Tibia is one of the most commonly fractured bone. Proximal third tibial fracture account for 5% to 11% of tibial shaft fracture. Treatment of proximal third fracture tibia is complex and problematic. Techniques include plate fixation, external fixation and intramedullary nailing. Purpose of this paper is to review and compare IM Interlock nailing technique in treatment of fracture proximal third tibia with other available techniques.
Materials and Methods: Study involved 33 patients (24 male and 9 females) operated between year 2012 and 2016 in SRTR Medical College and rural hospital, Ambajogai. An age between 18-70 year was selected for the study. Male to female ratio was 3:1. There were 27 simple fractures and six had open injury (4 with gustillo1 and 2 with gustillo 2). Fractures were classified on basis of fracture pattern as simple undisplaced, displaced, comminuted, and segmental. Fractures extending into articular surface were excluded from our study. Patient was in supine position with knee in figure of four posture. A 4 cm vertical midline incision was taken on patellar tendon. Patellar tendon was retracted medially. Entry made just in front of inter meniscus ligament with curved awl, after removal of piece of infrapatellar pad. Entry point was much higher than techniques described in other interlocking nailing. Tibia IM interlock nail of suitable size was inserted with manual rotation and proximal and distal locking done with locking screw.
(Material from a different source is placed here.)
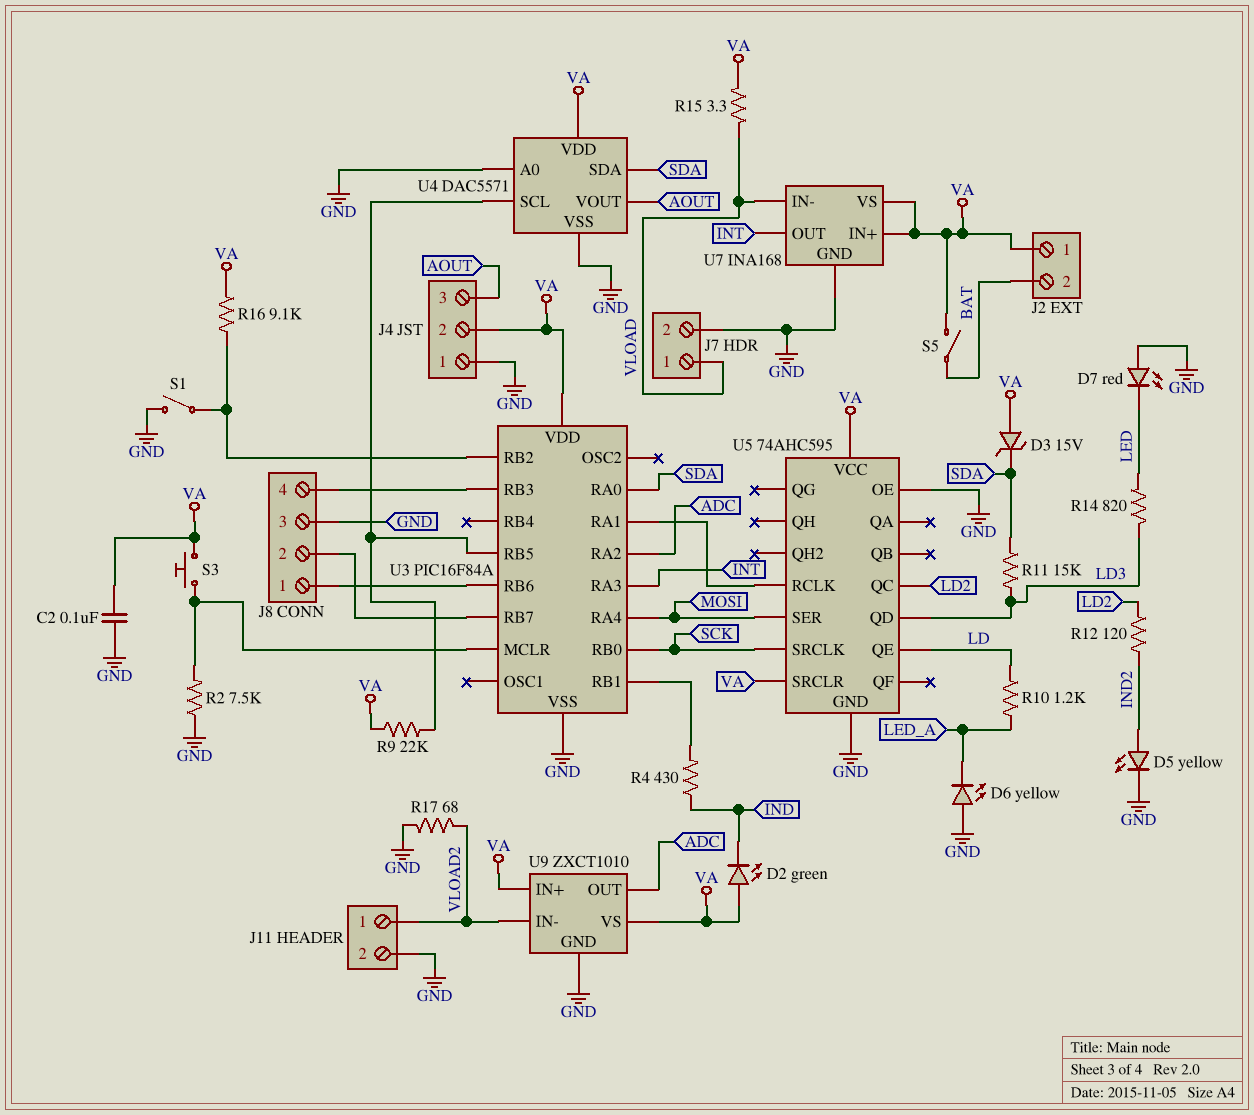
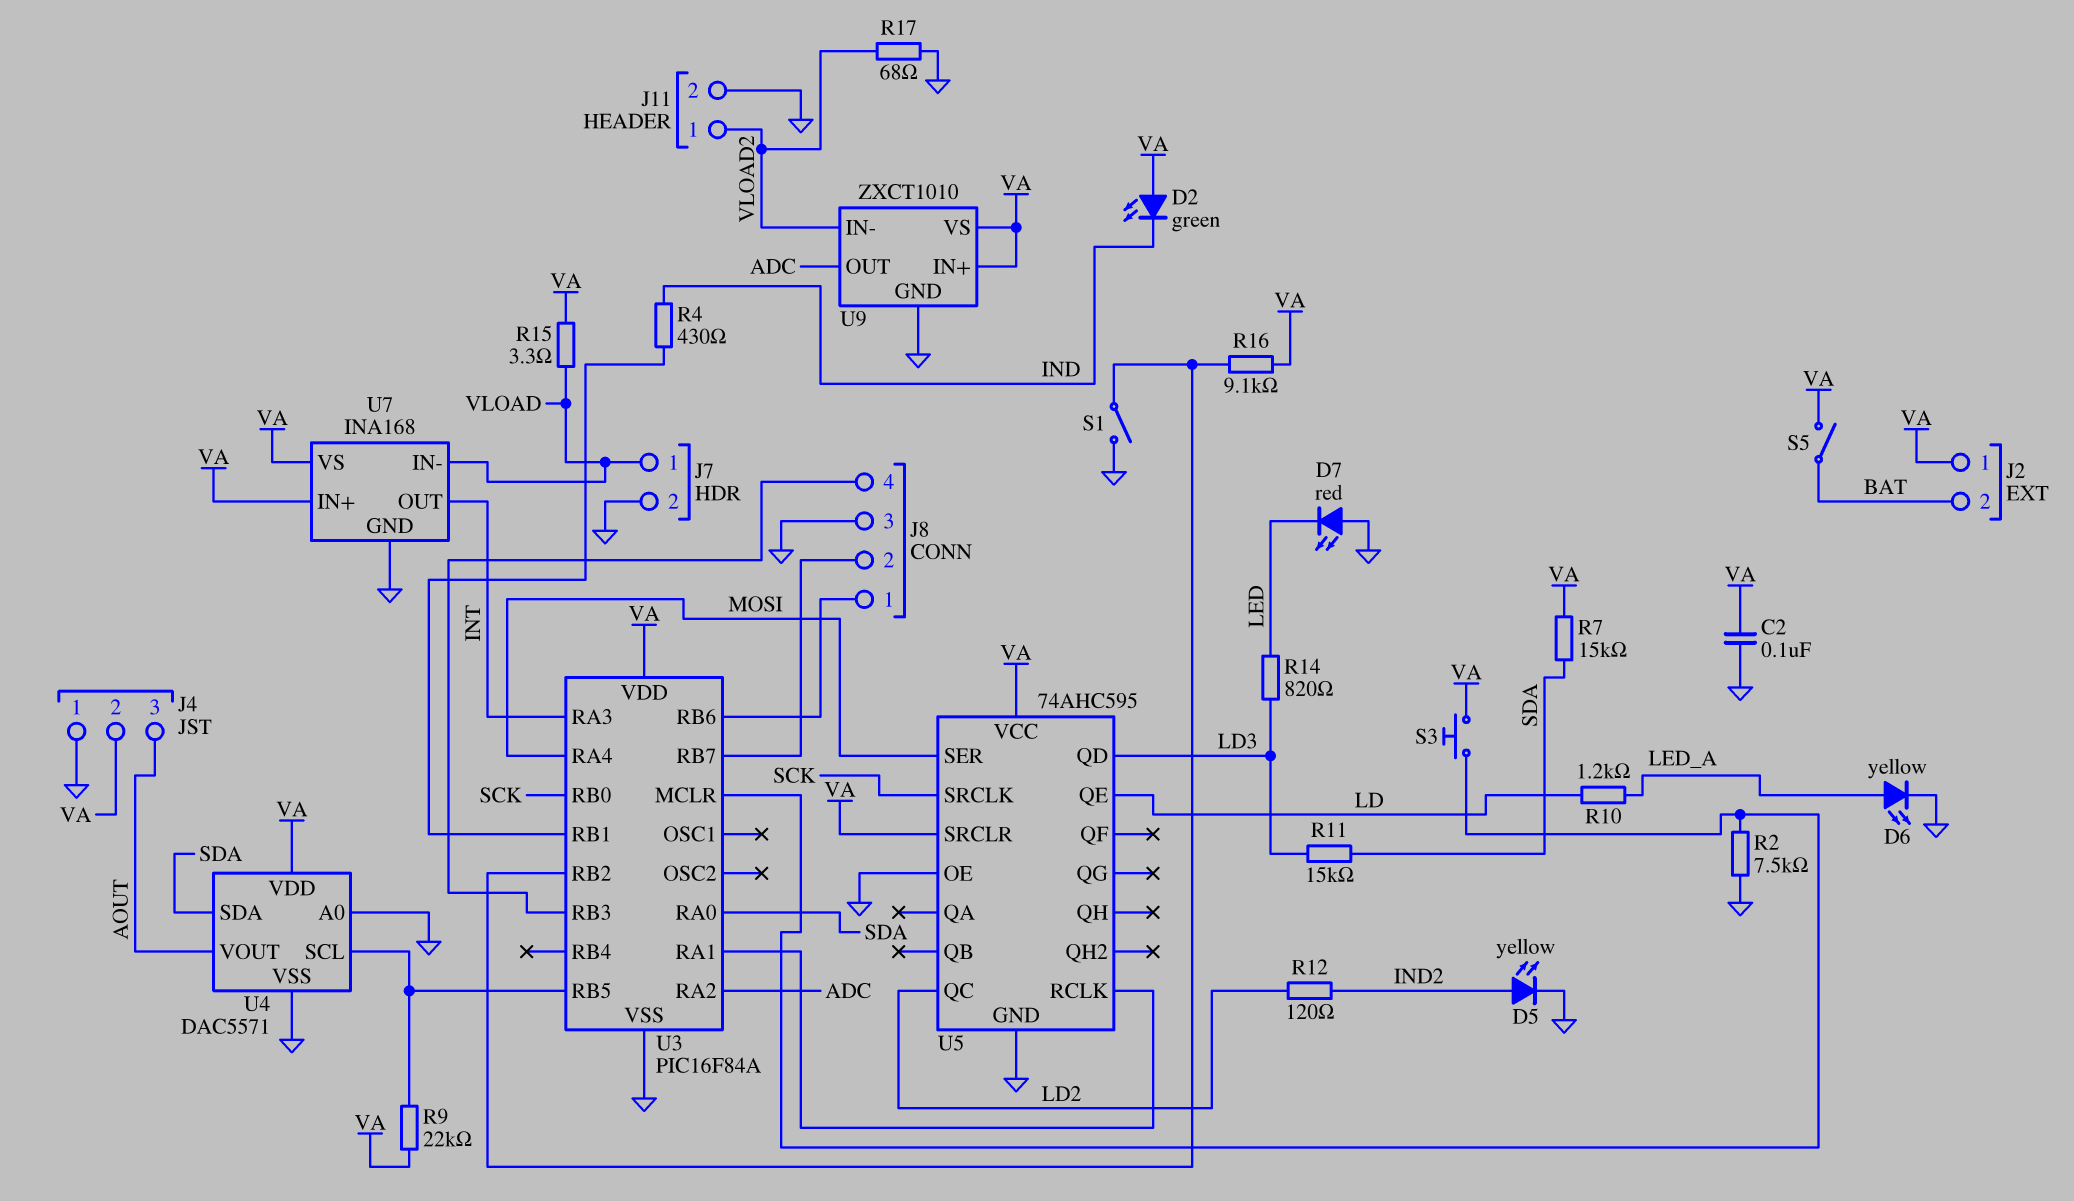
D3: zener 15V (A VA, K SDA) -> none
D6: LED yellow (A GND, K LED_A) -> LED yellow (A LED_A, K GND)
R7: none -> 15k (SDA, VA)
Polar screw and reaming was not used in our cases. In the case of nonunion, broken implants were removed and nail used, bone graft was done. In the case of hypertrophic nonunion IM nail was used and 1cm fibula excision. Post operatively patients were ambulated with crutches NWB and later PWB to FWB as per the pain threshold of the patient. Follow-up of patients were done at regular intervals and final angulations in four planes were studied. Reduction greater than 5 degree in any plane was considered as mal reduction
Results: The average hospital stay was 3-7 days. There was only one postoperative superficial infection, which healed with antibiotics and dressing. No patient had deep infection, neurovascular injury, implant failure or screw loosening. Union time was average 16 weeks with union rate of 94%. Majority of the patient with fractures (88%) shows painless wt bearing and radiological evidence of healing between 12-16 weeks. About 91% pt. showed more than 120-degree knee range of motion at final follow up. The nonunion cases took 16-20 wks for union. Postoperative angulations were within five degree in all planes, and no secondary procedure was required to achieve union or correct malunion.
Conclusion: Tibia IM intramedullary nailing is a safe and effective technique of fixation with good outcome. Alignment can be well maintained despite short proximal segment because the interlock IM nail, triple diameter screw that provides better stiffness and stability in axial and rotatory plane.